• [Dataset entries]:
⁂

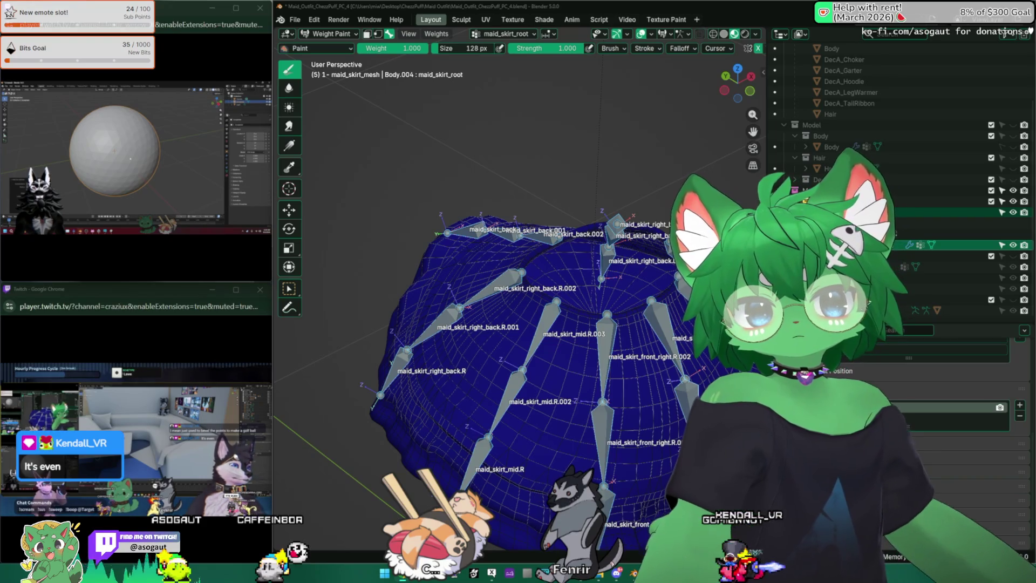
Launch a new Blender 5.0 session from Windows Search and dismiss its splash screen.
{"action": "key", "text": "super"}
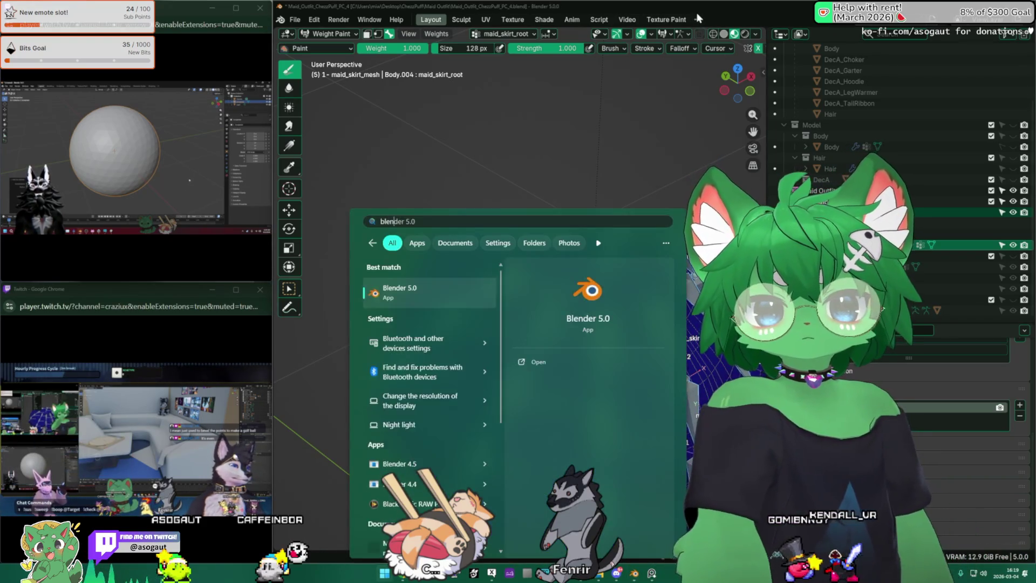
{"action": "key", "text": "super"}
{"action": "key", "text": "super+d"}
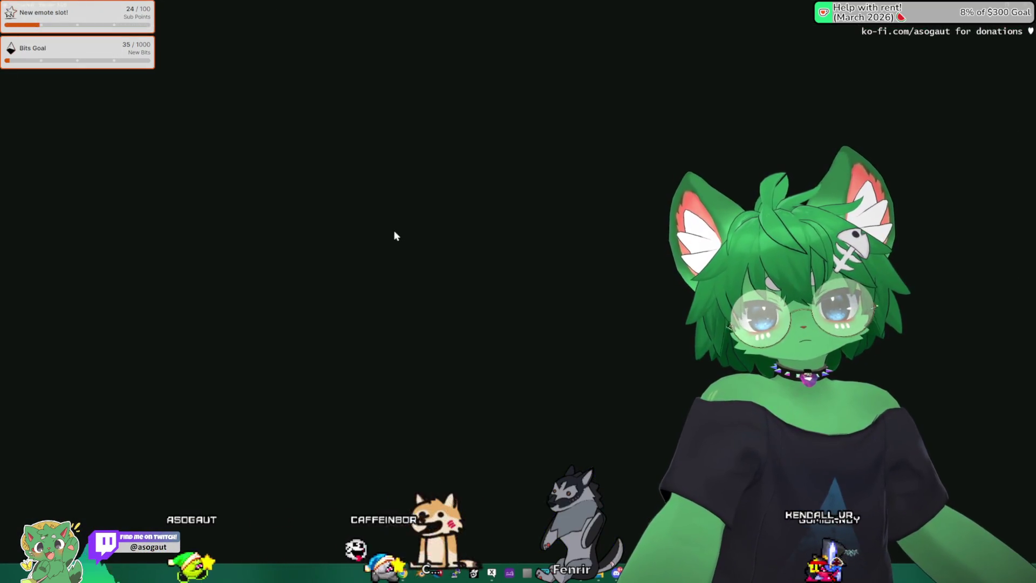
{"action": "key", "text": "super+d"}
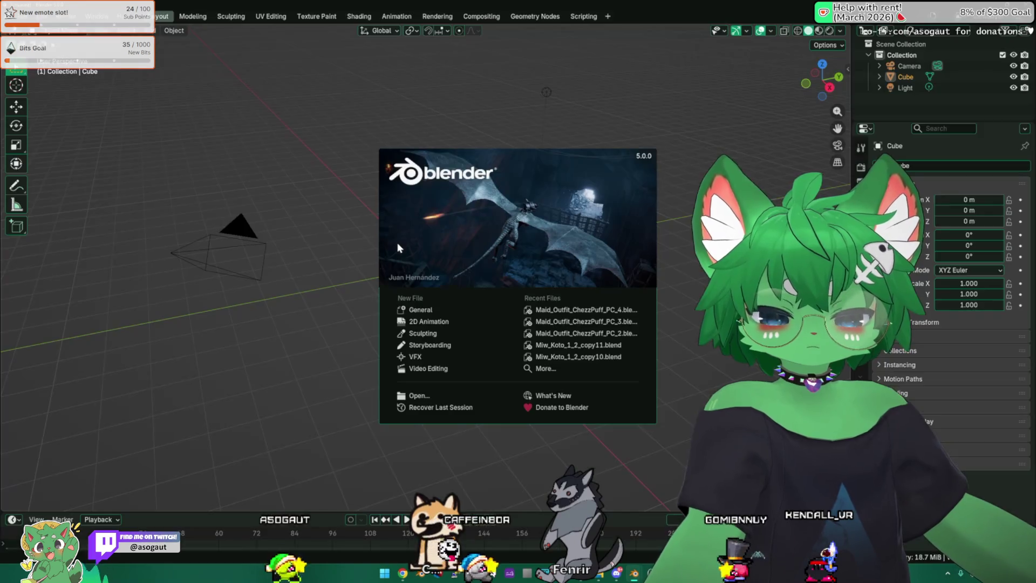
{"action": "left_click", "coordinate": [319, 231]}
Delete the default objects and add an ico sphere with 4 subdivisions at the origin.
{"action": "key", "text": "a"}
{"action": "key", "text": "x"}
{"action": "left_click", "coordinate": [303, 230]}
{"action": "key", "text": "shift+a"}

⁂

• [What is being asked]: If a record contains a picture, leave the picture out; repeat the record itself exactly.

• [Solution for this exercise]:
Launch a new Blender 5.0 session from Windows Search and dismiss its splash screen.
{"action": "key", "text": "super"}
{"action": "key", "text": "super"}
{"action": "key", "text": "super+d"}
{"action": "key", "text": "super+d"}
{"action": "left_click", "coordinate": [319, 231]}
Delete the default objects and add an ico sphere with 4 subdivisions at the origin.
{"action": "key", "text": "a"}
{"action": "key", "text": "x"}
{"action": "left_click", "coordinate": [303, 230]}
{"action": "key", "text": "shift+a"}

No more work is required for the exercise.